Principal pont entre les deux tomes du diptyque car présent sur les deux albums, La Vérité est une espèce menacée est le premier d’une série de textes qui rappellent le Jérôme Minière de Chez Herri Kopter (2004), loquace en commentaires incisifs. Du “bombardement d’informations qui s’élancent dans toutes les directions” à ces “écrans qui nous laissent sans refuge”, en passant par les selfies ou la société de l’image encouragée par les réseaux sociaux (dans Le Beau Vide), les premiers morceaux d’Une clairière fleurent tout de même le sermon.
Il suffira d’une pièce, la majestueuse La Beauté, pour ravaler l’amertume et redonner à l’époque le droit à la beauté, qui “n’a pas changé” et “prend toujours l’éternité”. Plus de neuf minutes de progression rock portée par un beat entêtant qui font basculer Une clairière dans des méandres de collages comparables à ce que Jérôme Minière avait offert à ses débuts chez Lithium dans La Nuit éclaire le jour qui suit en 1998.

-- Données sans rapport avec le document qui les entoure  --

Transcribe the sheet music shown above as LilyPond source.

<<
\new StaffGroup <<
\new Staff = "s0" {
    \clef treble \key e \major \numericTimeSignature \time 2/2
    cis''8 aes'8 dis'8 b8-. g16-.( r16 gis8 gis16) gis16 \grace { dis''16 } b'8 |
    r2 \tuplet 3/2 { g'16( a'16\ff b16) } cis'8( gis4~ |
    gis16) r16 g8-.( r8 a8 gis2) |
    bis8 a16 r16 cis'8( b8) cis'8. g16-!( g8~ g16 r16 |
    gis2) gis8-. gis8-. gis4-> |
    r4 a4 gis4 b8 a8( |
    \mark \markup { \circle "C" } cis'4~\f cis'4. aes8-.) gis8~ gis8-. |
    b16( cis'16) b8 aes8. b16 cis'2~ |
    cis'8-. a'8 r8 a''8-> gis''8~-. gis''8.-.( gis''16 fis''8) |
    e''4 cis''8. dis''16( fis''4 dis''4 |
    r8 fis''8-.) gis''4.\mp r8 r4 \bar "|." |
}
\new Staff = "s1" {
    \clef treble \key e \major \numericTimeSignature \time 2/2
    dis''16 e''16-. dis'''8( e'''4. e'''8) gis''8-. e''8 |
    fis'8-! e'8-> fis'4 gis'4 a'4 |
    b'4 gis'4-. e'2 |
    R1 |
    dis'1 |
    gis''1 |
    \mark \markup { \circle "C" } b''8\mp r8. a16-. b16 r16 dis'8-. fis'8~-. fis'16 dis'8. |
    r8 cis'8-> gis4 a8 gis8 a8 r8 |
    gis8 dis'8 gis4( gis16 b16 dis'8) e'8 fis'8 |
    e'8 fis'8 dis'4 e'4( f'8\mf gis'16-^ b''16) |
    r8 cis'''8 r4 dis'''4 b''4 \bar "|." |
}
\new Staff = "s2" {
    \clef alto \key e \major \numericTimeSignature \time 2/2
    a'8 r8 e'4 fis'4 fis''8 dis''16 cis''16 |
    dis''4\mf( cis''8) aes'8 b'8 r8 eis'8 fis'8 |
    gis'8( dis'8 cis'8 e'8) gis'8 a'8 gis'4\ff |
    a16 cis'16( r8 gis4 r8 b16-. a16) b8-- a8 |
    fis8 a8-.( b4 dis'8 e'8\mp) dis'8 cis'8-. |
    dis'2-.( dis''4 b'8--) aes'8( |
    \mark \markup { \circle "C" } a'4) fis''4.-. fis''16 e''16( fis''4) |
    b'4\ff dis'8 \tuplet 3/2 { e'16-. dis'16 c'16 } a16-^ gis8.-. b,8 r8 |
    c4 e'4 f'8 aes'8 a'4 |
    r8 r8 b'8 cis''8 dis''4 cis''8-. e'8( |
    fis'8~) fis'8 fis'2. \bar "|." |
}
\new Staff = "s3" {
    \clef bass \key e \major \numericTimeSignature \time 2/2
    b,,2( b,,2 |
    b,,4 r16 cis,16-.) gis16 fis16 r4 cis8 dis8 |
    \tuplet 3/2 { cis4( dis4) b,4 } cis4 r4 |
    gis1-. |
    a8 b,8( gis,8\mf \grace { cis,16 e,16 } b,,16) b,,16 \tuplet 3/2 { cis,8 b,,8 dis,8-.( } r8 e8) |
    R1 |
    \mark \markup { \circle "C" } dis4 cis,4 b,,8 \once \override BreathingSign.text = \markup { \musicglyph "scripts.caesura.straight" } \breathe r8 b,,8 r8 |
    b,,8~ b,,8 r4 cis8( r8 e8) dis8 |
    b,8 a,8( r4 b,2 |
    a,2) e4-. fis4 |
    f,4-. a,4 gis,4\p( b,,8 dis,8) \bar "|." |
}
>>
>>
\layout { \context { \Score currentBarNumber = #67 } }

Aussi bien sur la mélodie enjouée d’un piano que quelques cordes viennent enrober de mélancolie (Cascades), que dans un puzzle de percussions singulières (La Somme des jours), le compositeur originaire d’Orléans continue de chanter comme un homme qui penserait à voix haute, pour proposer avec son nouvel album une œuvre d’un clair-obscur qu’on ne lui avait jamais connu jusqu’ici.